Fournir une vision à 360° des projets
"Obliger les maîtres d’ouvrage et donneurs d’ordre, détenteurs du pouvoir de faire, faire faire et financer (collectivités, EPL, bailleurs, promoteurs...) à poser un nouveau regard sur l’impact de leurs réalisations", tel est l’objectif de l’ESE, qui consiste à réaliser une analyse coûts-bénéfices (ACB) pour calculer la rentabilité du projet en fonction de ses coûts complets (financiers, sociaux, économiques, environnementaux) à long terme. "En quantifiant ex-ante les retombées socio-économiques et environnementales induites, l’évaluation socio-économique vient bousculer l’appréciation traditionnelle d’un projet au seul respect du programme, de l’enveloppe financière prévisionnelle et de son planning de réalisation", souligne le livre blanc. Le groupe Scet y voit au moins trois vertus : favoriser le bon ciblage des investissements vers les projets à forte valeur ajoutée ; objectiver les choix des décideurs au regard d’une vision à 360° des projets ; valoriser en amont ou ex post les projets ou politique de territoire auprès de financeurs, partenaires, usagers, habitants ou du grand public et garantir la traçabilité des investissements.

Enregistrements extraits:
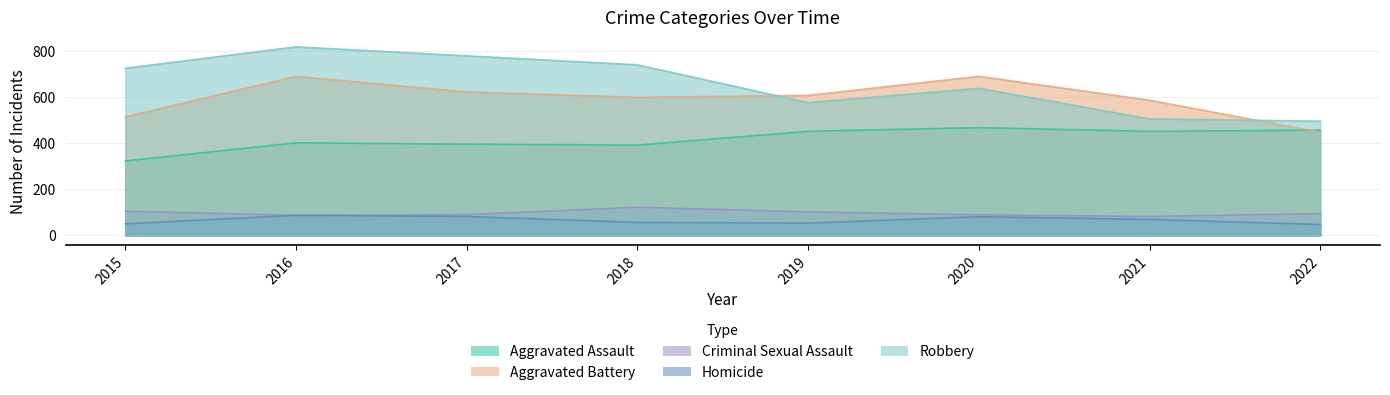

What is the minimum value for Criminal Sexual Assault?

82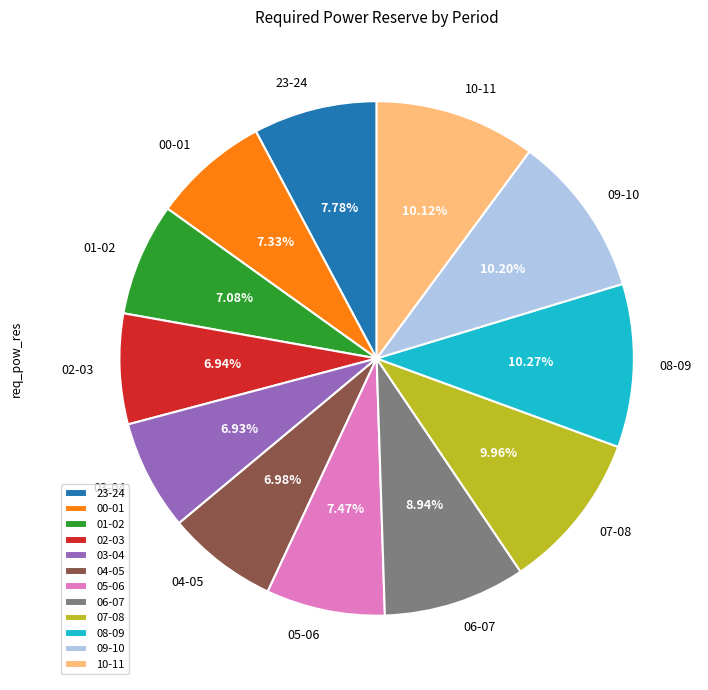

Is there any slice that represents more than half of the pie?

No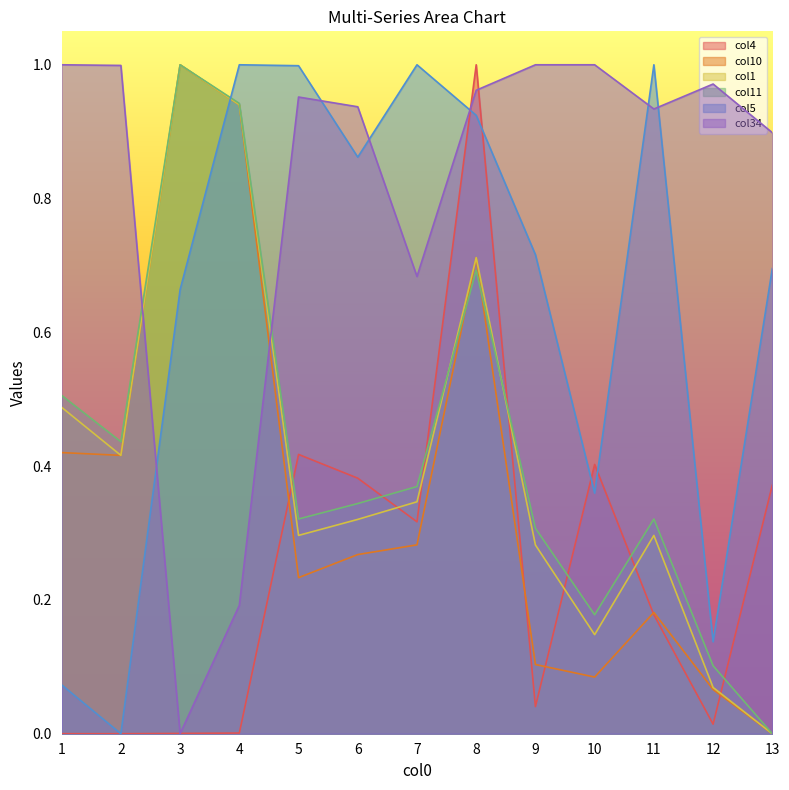

Read the col5 value at 3.

0.7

Vos tâches:
1 > D'après l'extrait sur l'évaluation socio-économique des projets, en quoi consiste l'ESE ?
2 > Rédigez la suite de l'extrait sur l'évaluation socio-économique des projets, à partir de sa dernière phrase.

Réponses par tâche:
1 > Elle consiste à réaliser une analyse coûts-bénéfices (ACB) pour calculer la rentabilité du projet en fonction de ses coûts complets à long terme.

2 >
Le livre blanc en fournit plusieurs illustrations. Pour l’opération d’aménagement Mérignac Soleil, située entre Bordeaux et son aéroport, visant la construction de 210.000 m2 de logements et 90.000 m2 de commerces, en parallèle de l’arrivée du tramway sur cette zone, la SPL La Fabrique de Bordeaux Métropole (La Fab) a ainsi voulu valoriser son opération en renouvellement urbain, sur le volet respect de la loi ZAN, et sur sa proposition de revitaliser "la France moche" en rendant habitable et agréable cet espace urbain tout en conservant sa fonction marchande essentielle.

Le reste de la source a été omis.